STATE COLLEGE, PENNSYLVANIA

This musical theater program boasts alumni filling Broadway stages, including Maria Wirries, starring in this season’s The Lost Boys, and Teddy Wilson, starring in Cats: The Jellicle Ball. Kikora Franklin leads the school of theater, which also includes a BFA in acting, design and more, but recruits just 12 people a year for its musical theater program. The school commissions Broadway writers to pen musicals for students each year and recently has added in a new summer musical, where commercial producers can workshop and develop shows. Next year, the program will launch a two-week program for seniors to visit New York and meet with industry pros.
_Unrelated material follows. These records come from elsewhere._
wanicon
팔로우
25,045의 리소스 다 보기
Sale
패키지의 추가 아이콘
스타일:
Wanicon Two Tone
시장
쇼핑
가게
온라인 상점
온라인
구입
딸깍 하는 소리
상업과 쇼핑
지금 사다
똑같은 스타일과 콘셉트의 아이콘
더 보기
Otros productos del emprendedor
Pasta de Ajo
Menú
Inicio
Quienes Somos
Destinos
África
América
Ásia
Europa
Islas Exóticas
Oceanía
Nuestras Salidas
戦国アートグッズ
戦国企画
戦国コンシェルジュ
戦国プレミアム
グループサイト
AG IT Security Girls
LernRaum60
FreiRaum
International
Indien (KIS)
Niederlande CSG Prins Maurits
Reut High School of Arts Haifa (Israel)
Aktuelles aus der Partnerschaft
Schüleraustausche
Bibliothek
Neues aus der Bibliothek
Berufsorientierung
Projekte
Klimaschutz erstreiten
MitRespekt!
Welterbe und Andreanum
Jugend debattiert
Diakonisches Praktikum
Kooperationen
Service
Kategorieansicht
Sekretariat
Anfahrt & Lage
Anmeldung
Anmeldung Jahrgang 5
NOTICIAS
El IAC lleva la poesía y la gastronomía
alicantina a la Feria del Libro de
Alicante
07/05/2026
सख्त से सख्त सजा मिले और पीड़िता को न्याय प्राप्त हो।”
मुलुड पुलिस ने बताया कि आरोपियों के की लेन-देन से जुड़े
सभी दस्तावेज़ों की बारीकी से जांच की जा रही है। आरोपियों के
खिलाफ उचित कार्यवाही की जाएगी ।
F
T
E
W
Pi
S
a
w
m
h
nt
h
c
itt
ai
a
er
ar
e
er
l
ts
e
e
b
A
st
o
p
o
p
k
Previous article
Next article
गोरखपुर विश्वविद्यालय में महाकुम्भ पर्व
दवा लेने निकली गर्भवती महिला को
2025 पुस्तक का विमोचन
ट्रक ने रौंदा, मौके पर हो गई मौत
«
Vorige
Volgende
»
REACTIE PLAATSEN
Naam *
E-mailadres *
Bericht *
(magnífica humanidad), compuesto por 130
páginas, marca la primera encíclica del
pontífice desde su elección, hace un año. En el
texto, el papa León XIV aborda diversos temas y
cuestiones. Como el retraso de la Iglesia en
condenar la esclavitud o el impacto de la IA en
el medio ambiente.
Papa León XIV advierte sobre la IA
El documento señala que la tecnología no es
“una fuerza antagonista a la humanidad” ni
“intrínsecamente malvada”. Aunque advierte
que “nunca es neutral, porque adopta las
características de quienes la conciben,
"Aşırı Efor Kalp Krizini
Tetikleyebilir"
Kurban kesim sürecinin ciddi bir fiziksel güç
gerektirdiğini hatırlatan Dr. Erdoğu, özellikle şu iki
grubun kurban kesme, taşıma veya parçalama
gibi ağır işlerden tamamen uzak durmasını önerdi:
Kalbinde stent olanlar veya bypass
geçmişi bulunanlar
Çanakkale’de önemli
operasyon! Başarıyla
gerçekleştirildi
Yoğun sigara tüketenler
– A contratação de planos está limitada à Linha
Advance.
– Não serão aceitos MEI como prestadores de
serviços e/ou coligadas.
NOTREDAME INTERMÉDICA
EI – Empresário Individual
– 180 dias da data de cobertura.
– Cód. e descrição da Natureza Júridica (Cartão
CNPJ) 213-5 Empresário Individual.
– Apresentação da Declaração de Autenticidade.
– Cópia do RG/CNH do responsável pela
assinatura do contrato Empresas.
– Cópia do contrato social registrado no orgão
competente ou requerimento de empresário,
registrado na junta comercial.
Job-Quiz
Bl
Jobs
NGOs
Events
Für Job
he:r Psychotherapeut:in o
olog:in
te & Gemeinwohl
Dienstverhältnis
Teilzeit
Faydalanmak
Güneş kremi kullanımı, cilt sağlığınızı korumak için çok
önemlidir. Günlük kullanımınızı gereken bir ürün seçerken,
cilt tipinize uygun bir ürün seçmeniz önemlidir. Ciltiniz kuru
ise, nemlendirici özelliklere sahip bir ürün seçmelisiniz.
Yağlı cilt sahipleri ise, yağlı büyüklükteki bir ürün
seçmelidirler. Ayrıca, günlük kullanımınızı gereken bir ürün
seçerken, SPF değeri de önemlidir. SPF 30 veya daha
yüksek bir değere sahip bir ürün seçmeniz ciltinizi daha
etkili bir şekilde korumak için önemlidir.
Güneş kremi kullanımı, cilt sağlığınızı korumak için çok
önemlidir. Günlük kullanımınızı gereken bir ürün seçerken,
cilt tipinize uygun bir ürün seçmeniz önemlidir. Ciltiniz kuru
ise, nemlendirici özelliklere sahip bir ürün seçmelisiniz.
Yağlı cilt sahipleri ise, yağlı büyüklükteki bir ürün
Undergrad tuition and fees for the upcoming year are $21,000 in-state and just under $42,000 out-of-state.

Elon

ELON, NORTH CAROLINA

The 16 students accepted to the undergraduate musical theater program go through a rigorous training process, which begins with classes in acting, voice and dance, and then allows students to explore individualized paths, including taking part in student-driven cabaret performances. Seniors also take part in a two-semester course on professional readiness and artistic identity, which includes bringing in casting directors and talent representation, with many students gaining representation or jobs out of this process. To that point, Campy Rodriguez, a current student in the senior class, is on Broadway in Aladdin, in addition to such alum as Taylor Trensch, who recently led the off-Broadway production of Bat Boy. Tuition and fees are close to $51,000.